**WHAT TO DO**
**1)** In the mailing-list excerpt, which function in inode.c received the added check for an empty full_path?
**2)** Please repeat the mailing-list excerpt between "On Tue, 10 Dec" and "sends a RST?", inclusive.

---- EXCERPTED PASSAGE

On Tue, 10 Dec 2013 09:15:41 -0600
Patrick Noffke <patrick@noffke.me> wrote:

> On Friday, December 06, 2013 09:50:27 AM Patrick Noffke wrote:
> > 
> > 
> > It seems like the "Getting info on" log message is missing a filename.  Would 
> > this explain why it's hung until the server sends a RST?
> > 
> > There are also logs like the following before the cable is reattached:
> > fs/cifs/misc.c: Null buffer passed to cifs_small_buf_release
> > 
> 
> In inode.c, in the cifs_revalidate_dentry_attr function, if I add a check for an empty full_path (returning -ENOENT if empty), then the system recovers much faster, but my process gets an error opening the file it was trying to open when the cable was disconnected.  I noticed cifs logs following trying to call cifs_revalidate_dentry_attr with the last file path, but there is a NULL inode for several such calls.
> 
> I added this right after the check for a NULL full_path:
> 
> 	if (0 != strcmp(full_path, "")) {
> 		cFYI(1, "Got empty full_path");
> 		rc = -ENOENT;
> 		goto out;
> 	}
> 
> I don't propose this as a patch -- I'm just curious if I'm on the right track.  Could I return something else, or is there some other way to help the file system recover faster?
> 

Complex problem...

--------
---- SUPPLIED MATERIAL

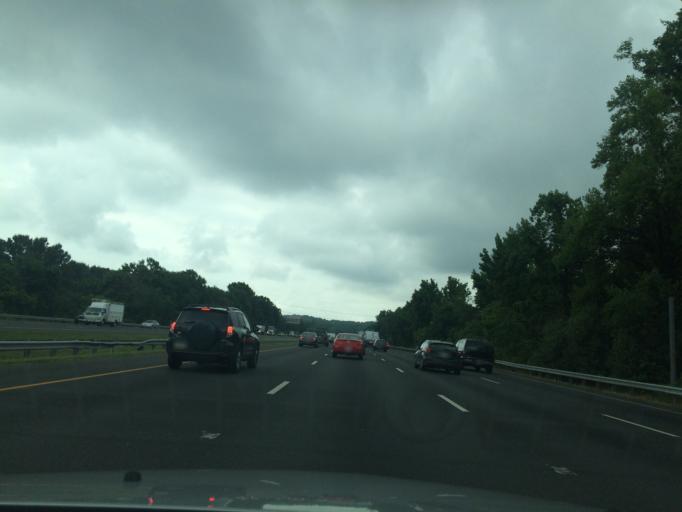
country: US
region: Maryland
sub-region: Prince George's County
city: Largo
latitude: 38.8807
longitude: -76.8440
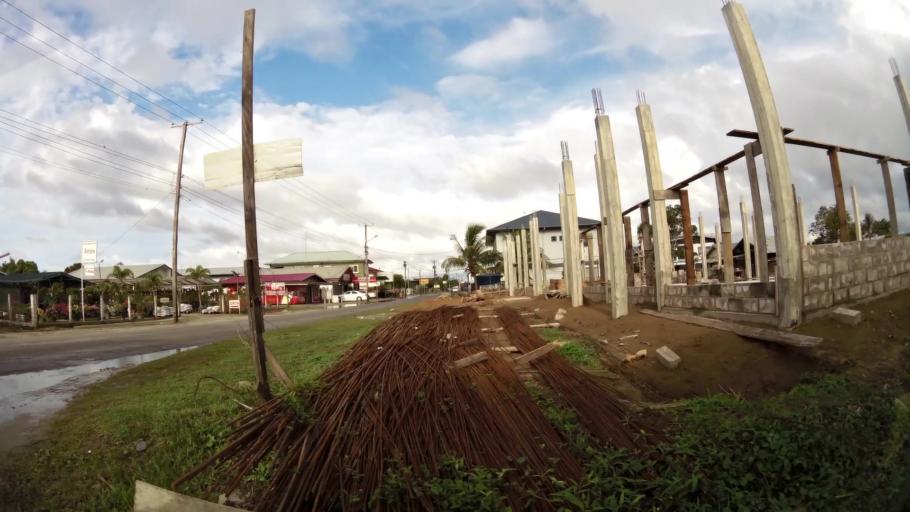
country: SR
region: Paramaribo
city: Paramaribo
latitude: 5.8476
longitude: -55.2408
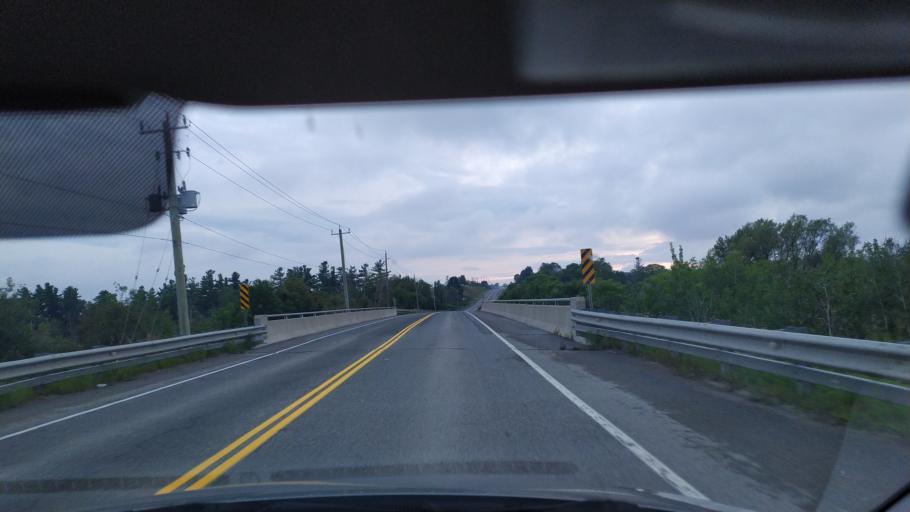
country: CA
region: Ontario
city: Cambridge
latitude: 43.3359
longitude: -80.4209
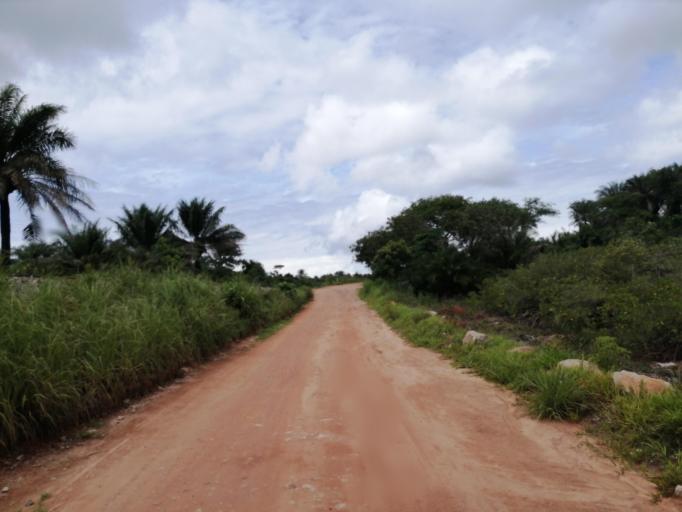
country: SL
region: Northern Province
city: Pepel
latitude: 8.6031
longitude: -13.0525
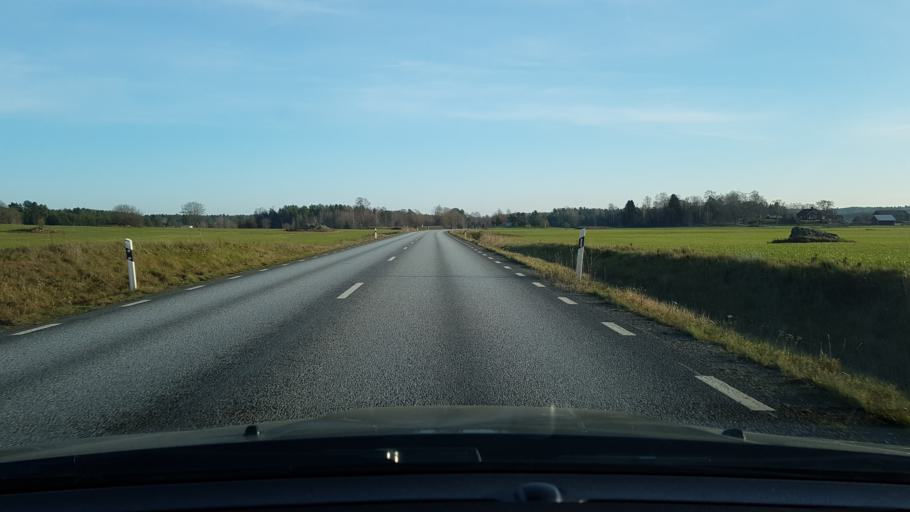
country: SE
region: Stockholm
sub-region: Vallentuna Kommun
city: Vallentuna
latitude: 59.7494
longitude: 18.0617
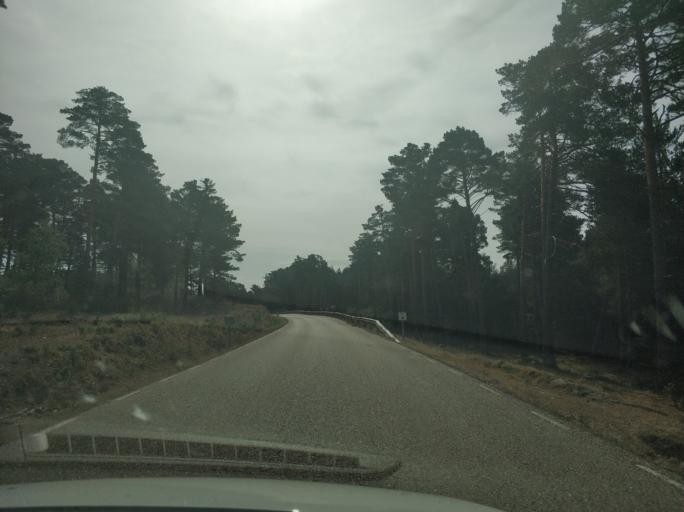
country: ES
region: Castille and Leon
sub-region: Provincia de Soria
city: Navaleno
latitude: 41.8547
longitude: -2.9658
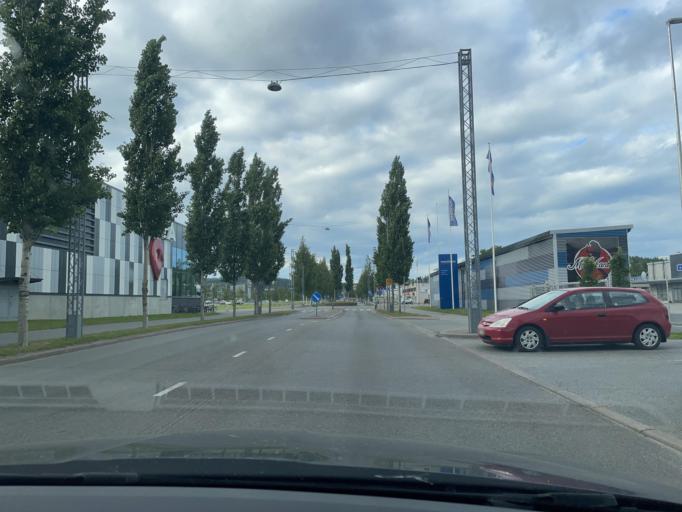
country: FI
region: Central Finland
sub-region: Jyvaeskylae
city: Jyvaeskylae
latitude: 62.2557
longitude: 25.7773
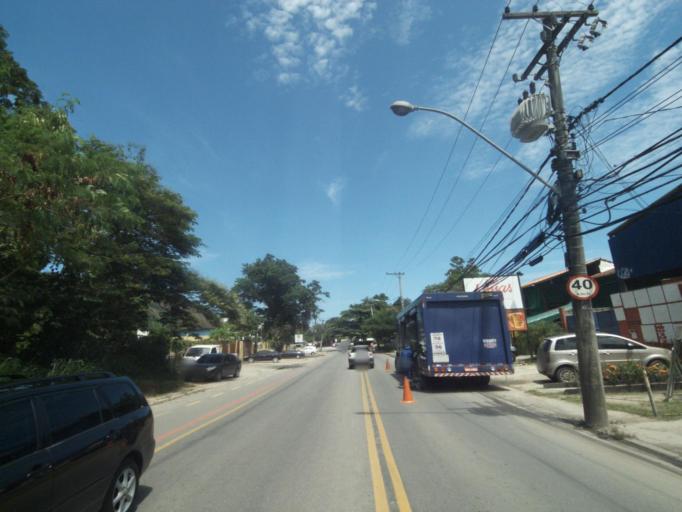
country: BR
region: Rio de Janeiro
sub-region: Niteroi
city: Niteroi
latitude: -22.9488
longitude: -43.0242
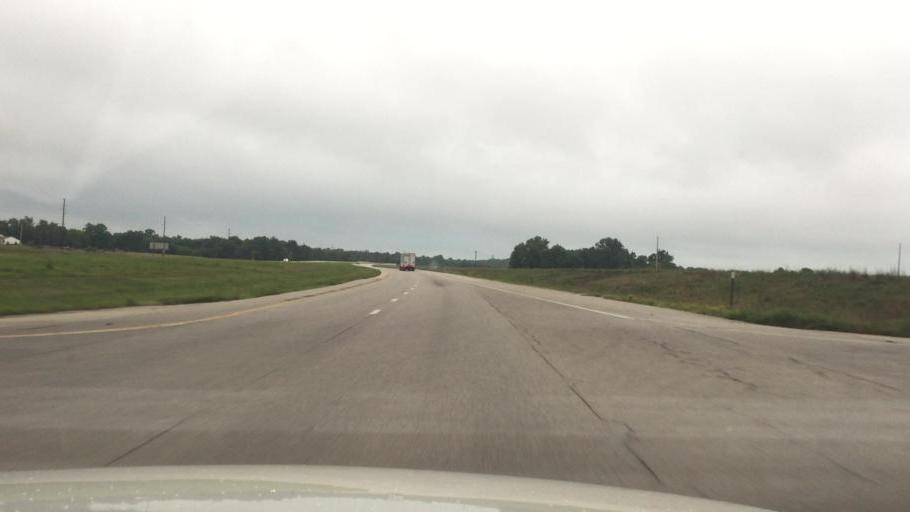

--------

**RESPONSES TO THE EXERCISE**
**1)** The cifs_revalidate_dentry_attr function.

**2)**
On Tue, 10 Dec 2013 09:15:41 -0600
Patrick Noffke <patrick@noffke.me> wrote:

> On Friday, December 06, 2013 09:50:27 AM Patrick Noffke wrote:
> > 
> > 
> > It seems like the "Getting info on" log message is missing a filename.  Would 
> > this explain why it's hung until the server sends a RST?